Clark County Sheriff Kevin McMahill is refusing to comply with a judge's order to release a 36-year-old felon with 35 prior arrests on electronic monitoring, and his office is now asking the Nevada Supreme Court to settle the standoff.
Joshua Sanchez-Lopez was arrested in January on a charge of grand larceny of a motor vehicle. Las Vegas Justice Court Judge Eric Goodman set bail at $25,000 and ordered "high-level" electronic monitoring if Sanchez-Lopez posted bond. When the Las Vegas Metropolitan Police Department declined to release him, Goodman ordered the department to comply and warned officials they could face contempt sanctions.
The sheriff's office didn't blink.
Thirty-five arrests. Prior prison time for drug charges and involuntary manslaughter. According to Fox News, in one 2020 arrest, Sanchez-Lopez allegedly ran from officers while armed with a gun, then posted on Snapchat showing off his ankle monitor and saying he "got chased again," according to documents cited by KLAS.
This is the man a judge wants returned to the community under electronic supervision.
Mike Dickerson, assistant general counsel for the Las Vegas Metropolitan Police Department, laid out the department's reasoning plainly:
"We have to take a look at that and say, 'Is this somebody who our electronic supervision program can monitor safely in the community?'"
It is not a complicated question. Someone with 35 arrests and a documented habit of fleeing armed from police is not a good candidate for an ankle bracelet and a curfew. Dickerson called it what it is: "This is an issue of public safety."
The legal battle now heading to the Nevada Supreme Court centers on a deceptively simple question: who controls electronic monitoring decisions?
Steve Grammas, president of the Las Vegas Police Protective Association, told Fox News Digital there's no ambiguity:
"Statutorily, it's very clear the sheriff decides whether someone can be placed on supervised monitoring."
Grammas added that "it's his jail and his supervision, so that decision rests with him." The sheriff's office argues that state law gives the sheriff authority to determine whether supervising someone outside of jail would pose an unreasonable risk to public safety.
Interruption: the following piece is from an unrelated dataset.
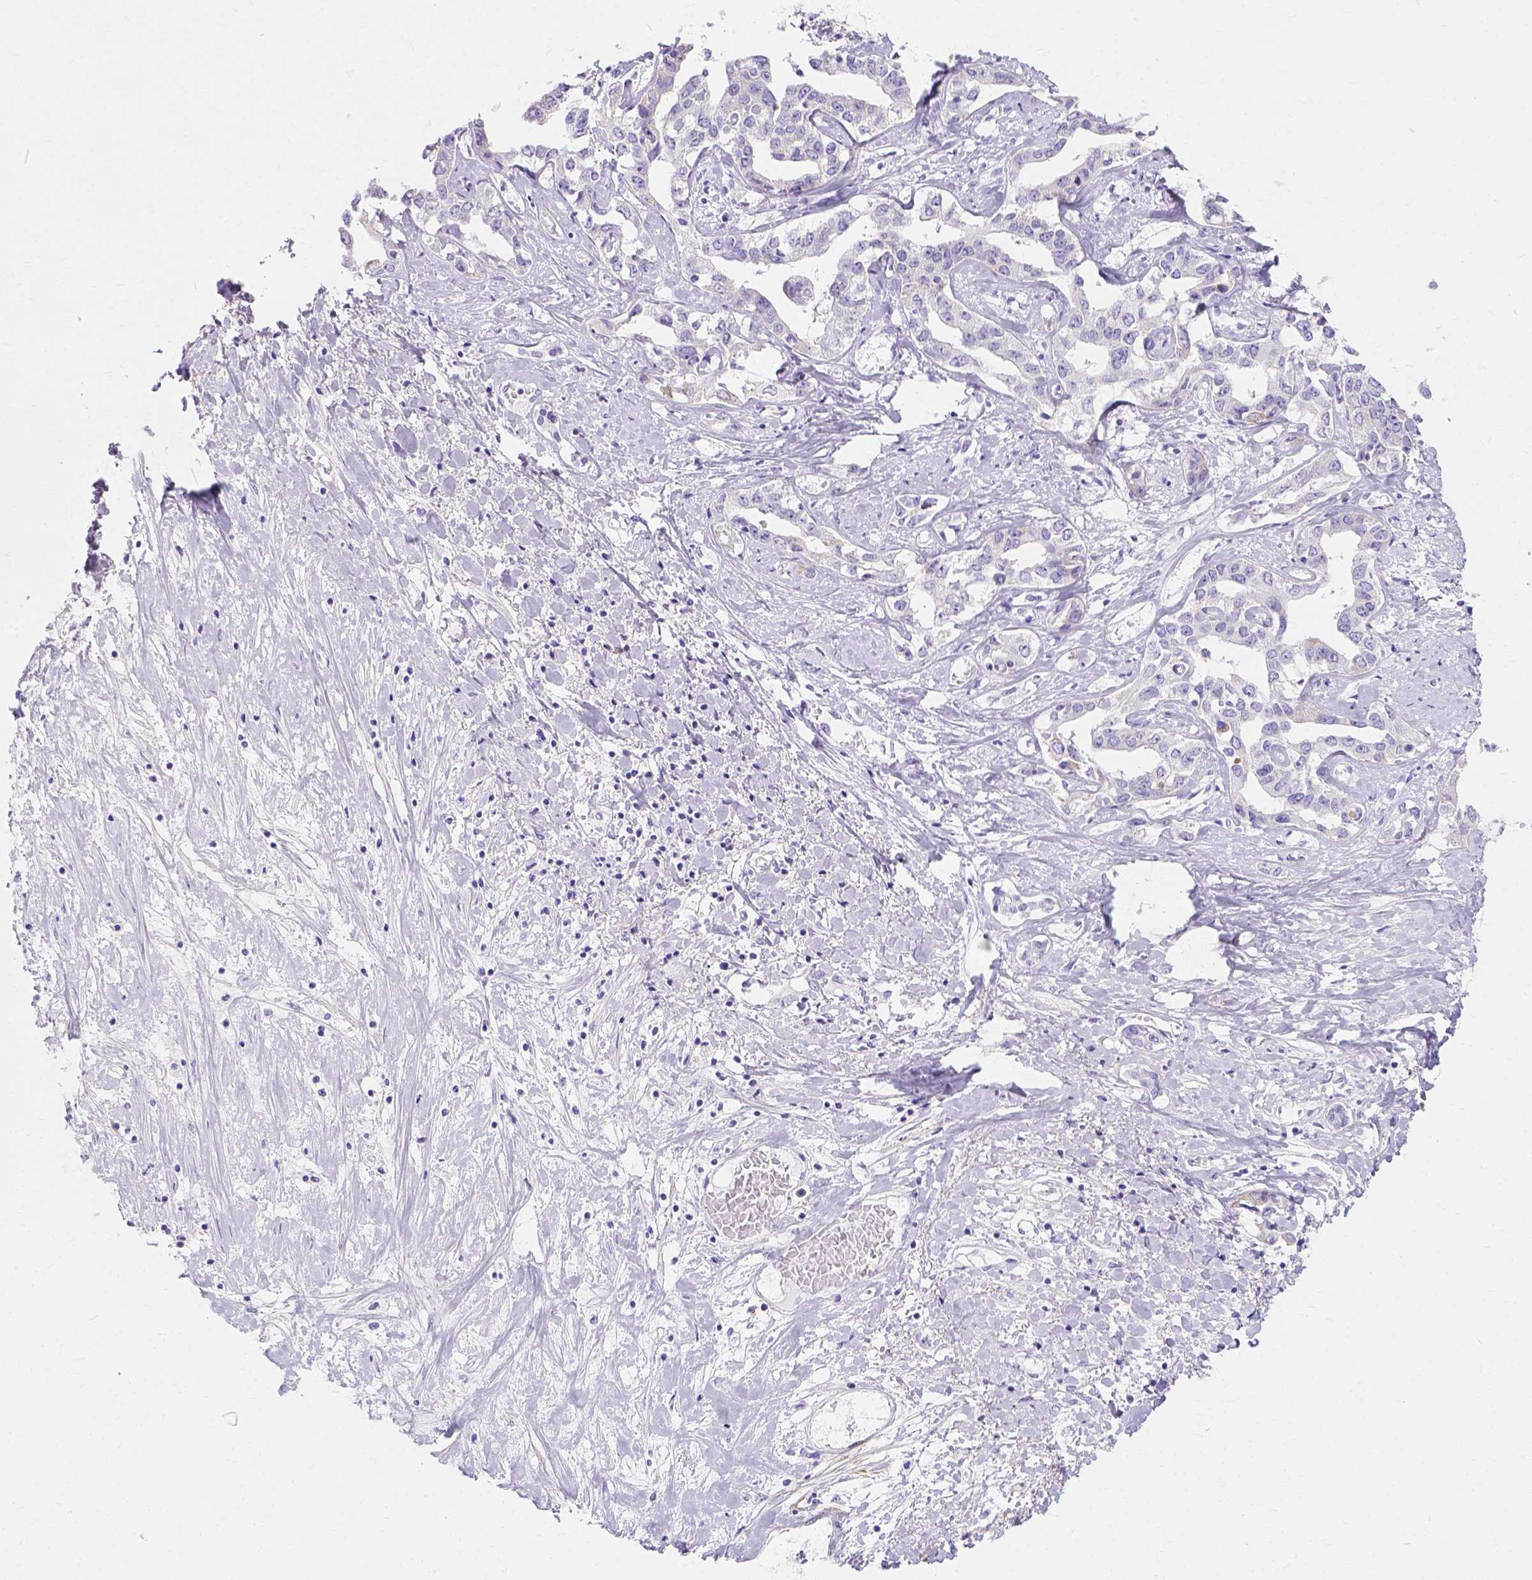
{"staining": {"intensity": "negative", "quantity": "none", "location": "none"}, "tissue": "liver cancer", "cell_type": "Tumor cells", "image_type": "cancer", "snomed": [{"axis": "morphology", "description": "Cholangiocarcinoma"}, {"axis": "topography", "description": "Liver"}], "caption": "Immunohistochemistry (IHC) histopathology image of human liver cancer (cholangiocarcinoma) stained for a protein (brown), which displays no staining in tumor cells.", "gene": "MYH15", "patient": {"sex": "male", "age": 59}}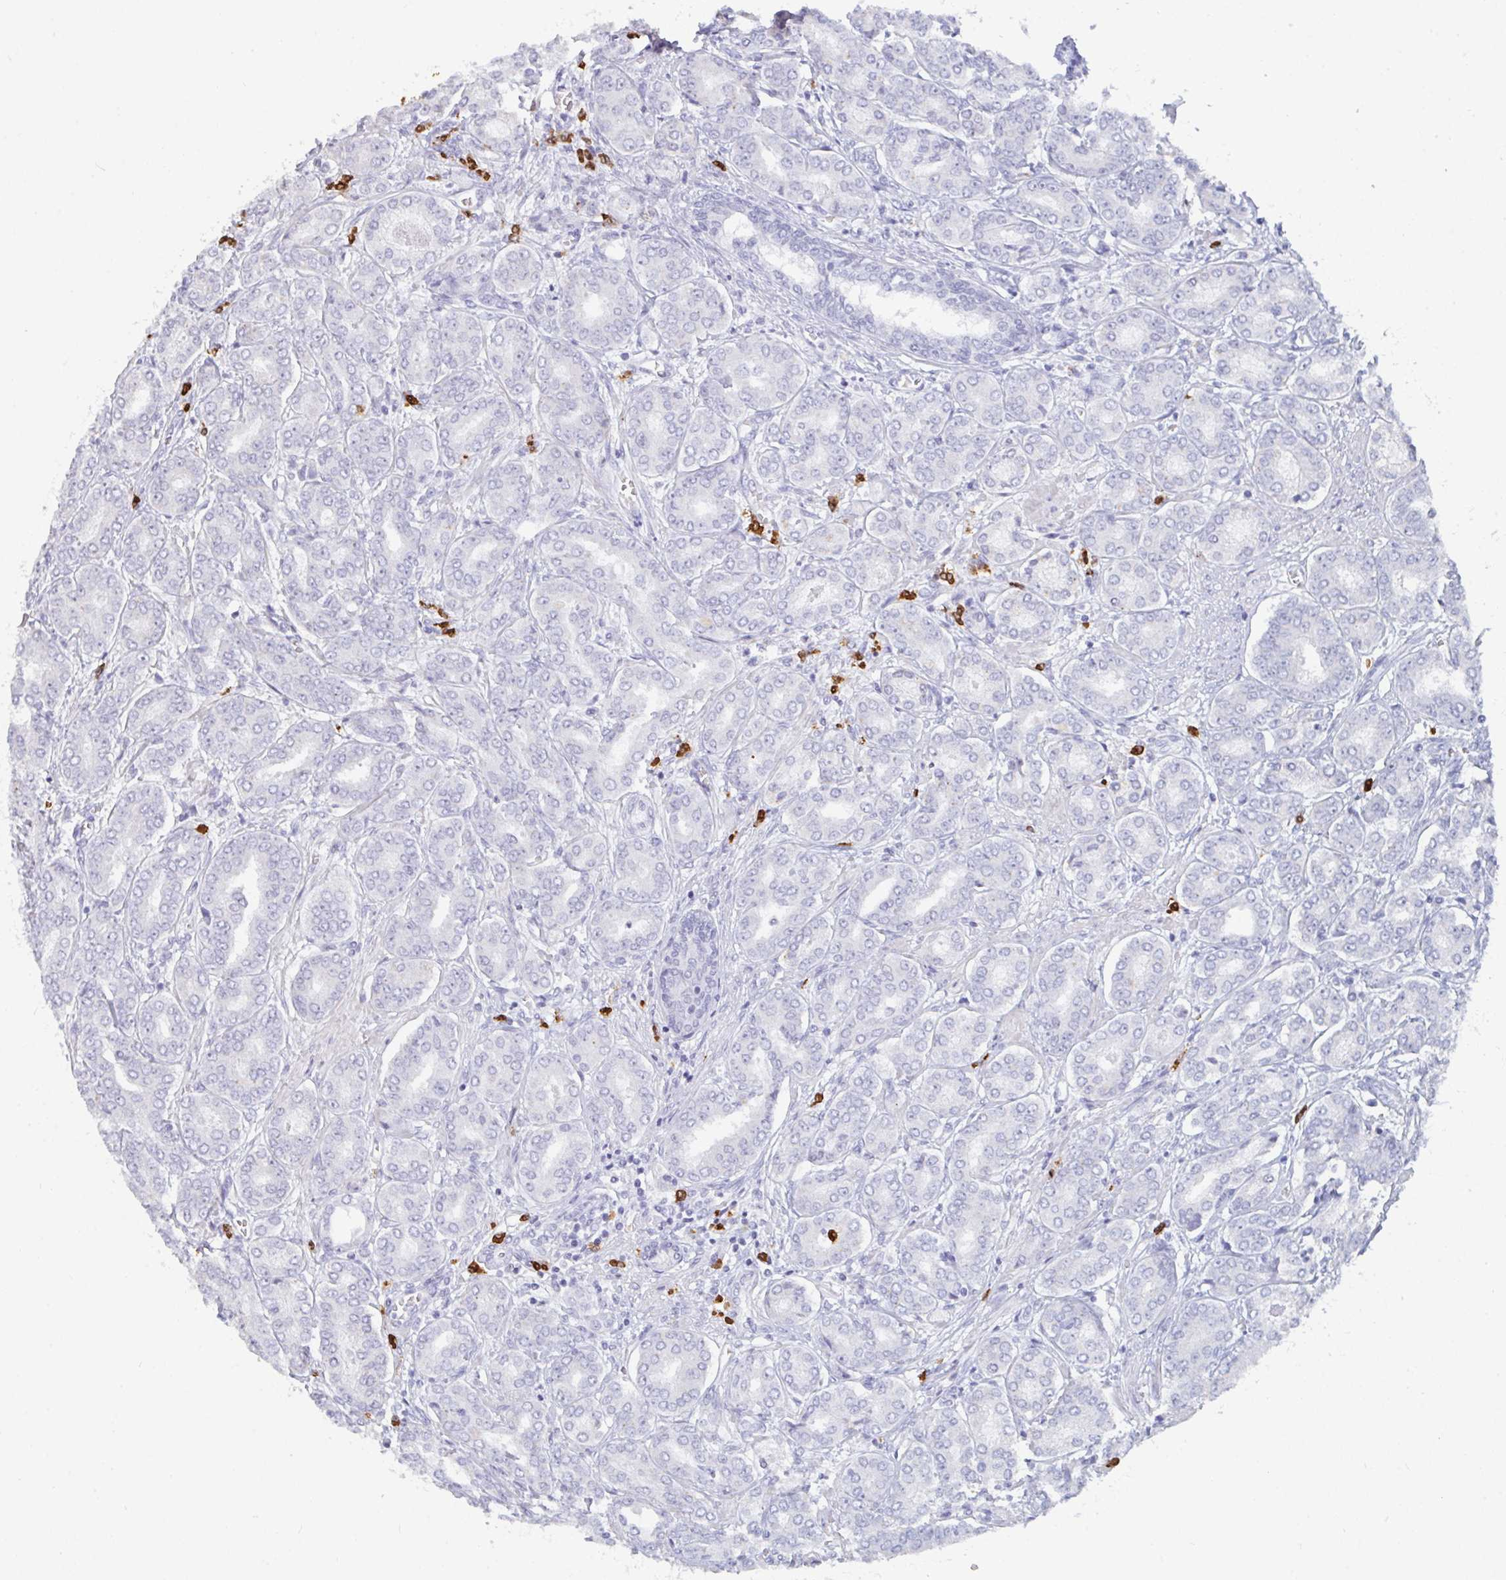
{"staining": {"intensity": "negative", "quantity": "none", "location": "none"}, "tissue": "prostate cancer", "cell_type": "Tumor cells", "image_type": "cancer", "snomed": [{"axis": "morphology", "description": "Adenocarcinoma, High grade"}, {"axis": "topography", "description": "Prostate"}], "caption": "The IHC image has no significant positivity in tumor cells of prostate cancer (high-grade adenocarcinoma) tissue.", "gene": "RUBCN", "patient": {"sex": "male", "age": 72}}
The public defender's office sees it differently. P. David Westbrook argued in a statement to KLAS that "Metro's argument is flat wrong" and that it is the job of the elected judge to decide release conditions for criminal defendants.
This is where the legal question gets interesting, because both sides are appealing to institutional authority. But strip away the procedural layers and the dispute reveals something more fundamental: a justice system arguing with itself about whether keeping a career criminal locked up counts as overreach.
The Sanchez-Lopez case is not an isolated anomaly. It is a snapshot of the revolving door that has become standard in American criminal justice. The pattern is familiar:
Electronic monitoring is not incarceration. It is a compromise, and it works only when the person wearing the device has some baseline respect for the law. Sanchez-Lopez bragged on social media about evading police while wearing one. At some point, the evidence of who someone is should weigh more than the procedural default of release.
Retired LVMPD detective David Moody, now state president of the Fraternal Order of Police in Nevada, put it directly:
"When someone has dozens of prior arrests and a history of violations, that raises serious concerns about whether they can safely be released into the community."
From a law enforcement perspective, Moody said, "public safety has to come first."
The sheriff's refusal has drawn vocal backing from across Nevada's conservative community. The Nevada Republican Club posted its support: "That's our Sheriff. We stand behind him all day long." U.S. Attorney for the District of Nevada Sigal Chattah praised McMahill on X, writing, "Couldn't be more proud to call this guy MY SHERIFF."
The department issued its own statement with no room for misinterpretation:
"Sheriff McMahill will not violate the law to appease the Las Vegas Justice Court and let out people who he deems to be dangerous."
Judge Goodman declined to comment, citing the pending case. The Nevada Supreme Court has not yet scheduled a hearing on the petition.
The Nevada Supreme Court now has to decide more than a jurisdictional turf war. The practical question is whether a sheriff can refuse to facilitate the release of someone he believes poses a genuine threat, even when a judge orders it. The answer will set a precedent that extends far beyond one defendant with 35 arrests.
If the court sides with the judge, it effectively tells law enforcement that no arrest record is disqualifying for electronic monitoring, as long as a judge signs the order. If it sides with the sheriff, it affirms that the people responsible for running jails and monitoring released defendants have meaningful authority to protect the public.
One side of this argument is backed by a paper trail of 35 failures. The other is backed by a theory that the 36th chance will be different.
Sheriff McMahill chose the public over the paperwork. The Supreme Court will decide if that's allowed.